TRECHO CITADO>
Primeiro Ingresso: Emperor of Sand – Mastodon

Mastodon é, na minha humilde opinião, uma das bandas interessantes da atual geração do rock norte americano. A cada disco lançado o desejo de inovar é presente nos primeiros acordes da primeira faixa e isso é mais presente desde o seu 4º disco, o Crack the Skye.

No dia 31 de março o grupo lançou o seu sétimo álbum, Emperor of Sand, um álbum em que o meu hype para o lançamento estava tão alto por todo o material de divulgação prévio e que quando lançado fez valer a pena cada segundo de espera.

Emperor não é um bom disco de introdução à banda, aos que conhecerem o grupo através dele podem ter a impressão errada do mesmo, mas aos fãs de longa data vão ter um ótimo material que é meio que um pout-pourri da história dela em 51 minutos.

As músicas são bem diferentes entre elas e nelas mesmo por um todo, dando a sensação de um álbum desconexo e de difícil aceitação nas primeiras ouvidas, mas que com o passar do tempo você começa a compreender e aceitar qual a mensagem que eles queriam passar e se identificar com a história e o tema por trás de tudo.

INSTRUÇÕES>
**a)** Traduza para o inglês esta frase da resenha sobre o Emperor of Sand: "Mastodon é, na minha humilde opinião, uma das bandas interessantes da atual geração do rock norte americano."
**b)** Segundo a resenha sobre o Emperor of Sand, em que dia o álbum foi lançado?
**c)** Retome a resenha sobre o Emperor of Sand depois da última frase apresentada.

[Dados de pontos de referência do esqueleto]
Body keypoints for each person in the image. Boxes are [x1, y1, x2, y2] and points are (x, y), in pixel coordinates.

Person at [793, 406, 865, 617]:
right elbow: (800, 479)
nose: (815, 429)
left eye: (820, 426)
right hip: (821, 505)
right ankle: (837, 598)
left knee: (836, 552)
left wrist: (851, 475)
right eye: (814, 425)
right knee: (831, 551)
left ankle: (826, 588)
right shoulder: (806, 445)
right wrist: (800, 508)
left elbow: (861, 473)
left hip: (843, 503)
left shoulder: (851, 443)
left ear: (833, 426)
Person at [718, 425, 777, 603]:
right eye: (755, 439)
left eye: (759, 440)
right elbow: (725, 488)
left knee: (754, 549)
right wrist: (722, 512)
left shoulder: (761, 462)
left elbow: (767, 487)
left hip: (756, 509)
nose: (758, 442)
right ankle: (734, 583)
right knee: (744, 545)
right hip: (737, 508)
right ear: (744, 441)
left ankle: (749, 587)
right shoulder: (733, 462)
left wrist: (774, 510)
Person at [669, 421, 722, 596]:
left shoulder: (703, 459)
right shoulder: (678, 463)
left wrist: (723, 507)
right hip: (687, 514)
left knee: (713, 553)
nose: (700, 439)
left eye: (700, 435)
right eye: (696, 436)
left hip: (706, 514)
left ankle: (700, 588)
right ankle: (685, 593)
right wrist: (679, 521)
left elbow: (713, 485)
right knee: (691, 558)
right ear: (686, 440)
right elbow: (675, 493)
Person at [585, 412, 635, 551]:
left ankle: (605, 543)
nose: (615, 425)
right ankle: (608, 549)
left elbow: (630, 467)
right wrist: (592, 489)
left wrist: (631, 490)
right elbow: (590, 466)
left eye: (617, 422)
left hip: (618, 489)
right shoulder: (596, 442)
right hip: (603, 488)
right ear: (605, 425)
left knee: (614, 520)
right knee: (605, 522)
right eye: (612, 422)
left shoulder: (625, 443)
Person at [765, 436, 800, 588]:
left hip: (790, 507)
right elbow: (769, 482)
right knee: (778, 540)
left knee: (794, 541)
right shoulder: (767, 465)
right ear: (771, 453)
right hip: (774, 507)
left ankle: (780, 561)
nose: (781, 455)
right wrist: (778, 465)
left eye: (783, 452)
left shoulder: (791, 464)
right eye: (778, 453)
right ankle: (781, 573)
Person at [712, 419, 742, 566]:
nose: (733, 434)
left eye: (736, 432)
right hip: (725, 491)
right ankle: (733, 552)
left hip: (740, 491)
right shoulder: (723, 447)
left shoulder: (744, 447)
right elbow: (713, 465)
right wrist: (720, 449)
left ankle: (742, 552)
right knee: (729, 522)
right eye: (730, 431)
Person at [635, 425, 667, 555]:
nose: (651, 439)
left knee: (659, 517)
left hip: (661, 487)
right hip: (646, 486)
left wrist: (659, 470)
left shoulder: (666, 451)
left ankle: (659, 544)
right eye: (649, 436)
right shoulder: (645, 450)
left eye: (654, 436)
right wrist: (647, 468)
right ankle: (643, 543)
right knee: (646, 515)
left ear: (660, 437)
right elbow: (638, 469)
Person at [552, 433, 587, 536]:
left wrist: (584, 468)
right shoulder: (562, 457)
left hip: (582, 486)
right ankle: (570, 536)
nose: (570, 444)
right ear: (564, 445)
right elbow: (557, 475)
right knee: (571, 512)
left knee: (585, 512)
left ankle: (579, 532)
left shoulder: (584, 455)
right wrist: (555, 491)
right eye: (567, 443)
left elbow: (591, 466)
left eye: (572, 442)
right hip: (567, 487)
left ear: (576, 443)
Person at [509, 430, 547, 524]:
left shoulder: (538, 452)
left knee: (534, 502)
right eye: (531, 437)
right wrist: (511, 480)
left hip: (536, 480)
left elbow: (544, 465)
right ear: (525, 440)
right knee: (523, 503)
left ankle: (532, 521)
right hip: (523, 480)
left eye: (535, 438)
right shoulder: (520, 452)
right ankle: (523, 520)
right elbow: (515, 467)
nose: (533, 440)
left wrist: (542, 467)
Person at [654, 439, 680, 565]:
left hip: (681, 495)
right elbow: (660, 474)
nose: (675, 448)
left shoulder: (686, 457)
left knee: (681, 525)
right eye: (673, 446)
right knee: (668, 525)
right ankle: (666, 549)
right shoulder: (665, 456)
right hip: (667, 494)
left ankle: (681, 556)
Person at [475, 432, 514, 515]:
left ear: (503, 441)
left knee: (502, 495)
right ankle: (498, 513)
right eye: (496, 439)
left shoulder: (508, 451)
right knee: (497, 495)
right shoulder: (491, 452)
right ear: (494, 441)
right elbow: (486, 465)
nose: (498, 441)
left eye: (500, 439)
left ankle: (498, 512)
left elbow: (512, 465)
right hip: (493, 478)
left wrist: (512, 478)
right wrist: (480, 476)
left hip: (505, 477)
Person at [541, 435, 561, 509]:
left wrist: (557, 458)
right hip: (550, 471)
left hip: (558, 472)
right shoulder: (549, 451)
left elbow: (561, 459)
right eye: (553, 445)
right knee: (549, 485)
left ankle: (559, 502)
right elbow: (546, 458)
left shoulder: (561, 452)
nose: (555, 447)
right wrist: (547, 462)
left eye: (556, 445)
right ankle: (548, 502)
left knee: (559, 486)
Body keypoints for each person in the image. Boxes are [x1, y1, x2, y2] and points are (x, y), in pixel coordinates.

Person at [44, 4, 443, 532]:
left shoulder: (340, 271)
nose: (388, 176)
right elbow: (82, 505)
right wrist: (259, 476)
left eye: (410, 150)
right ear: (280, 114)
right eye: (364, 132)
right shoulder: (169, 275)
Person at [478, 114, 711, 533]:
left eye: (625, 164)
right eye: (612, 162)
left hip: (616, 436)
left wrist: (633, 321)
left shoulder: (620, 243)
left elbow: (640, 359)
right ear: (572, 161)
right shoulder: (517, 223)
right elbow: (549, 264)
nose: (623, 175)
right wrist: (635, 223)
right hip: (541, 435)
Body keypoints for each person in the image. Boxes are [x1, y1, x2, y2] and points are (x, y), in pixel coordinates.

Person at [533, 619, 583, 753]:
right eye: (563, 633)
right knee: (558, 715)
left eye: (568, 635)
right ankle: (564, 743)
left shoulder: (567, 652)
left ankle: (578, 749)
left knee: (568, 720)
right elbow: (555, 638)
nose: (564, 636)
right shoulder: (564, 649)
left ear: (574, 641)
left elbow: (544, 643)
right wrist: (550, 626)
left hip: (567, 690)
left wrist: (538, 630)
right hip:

RESPOSTAS>
**a)** Mastodon is, in my humble opinion, one of the interesting bands of the current generation of North American rock.

**b)** Em 31 de março.

**c)**
Arte da capa do disco

Como de costume o Mastodon nos traz um disco baseado em um tema, sendo a batalha contra o câncer a inspiração para as composições. Um tema espinhoso e bem pessoal, já que essa foi a doença que vitimou a mãe do guitarrista Bill Kelliher e que a esposa do baixista Troy Sanders ainda luta contra. Por disso a obra tem um tom soturno mas sem perder as esperanças. Uma prova disso é Show Yourself a segunda faixa, com uma pegada bem mais pop e leve que lhe rendeu um dos melhores clipes que o grupo já fez.

 

 

Mas o brilho da obra está em músicas como Steambreather, Roots Remain e Jaguar God onde melodicamente o grupo foi tão inspirado que fica difícil decidir qual é a melhor. Outros elogios que devem ser feitos é quão bem feita a divisão dos 3 vocais em todas as canções e a quantidade de instrumentos diferentes foram usados: violão de 6 e 12 cordas, piano de calda e sinos. Mas como ponto negativo ainda tenho que falar de sua inconstância entre as faixas. Se não fosse por isso esse seria, sem dúvida nenhuma, o melhor disco do grupo.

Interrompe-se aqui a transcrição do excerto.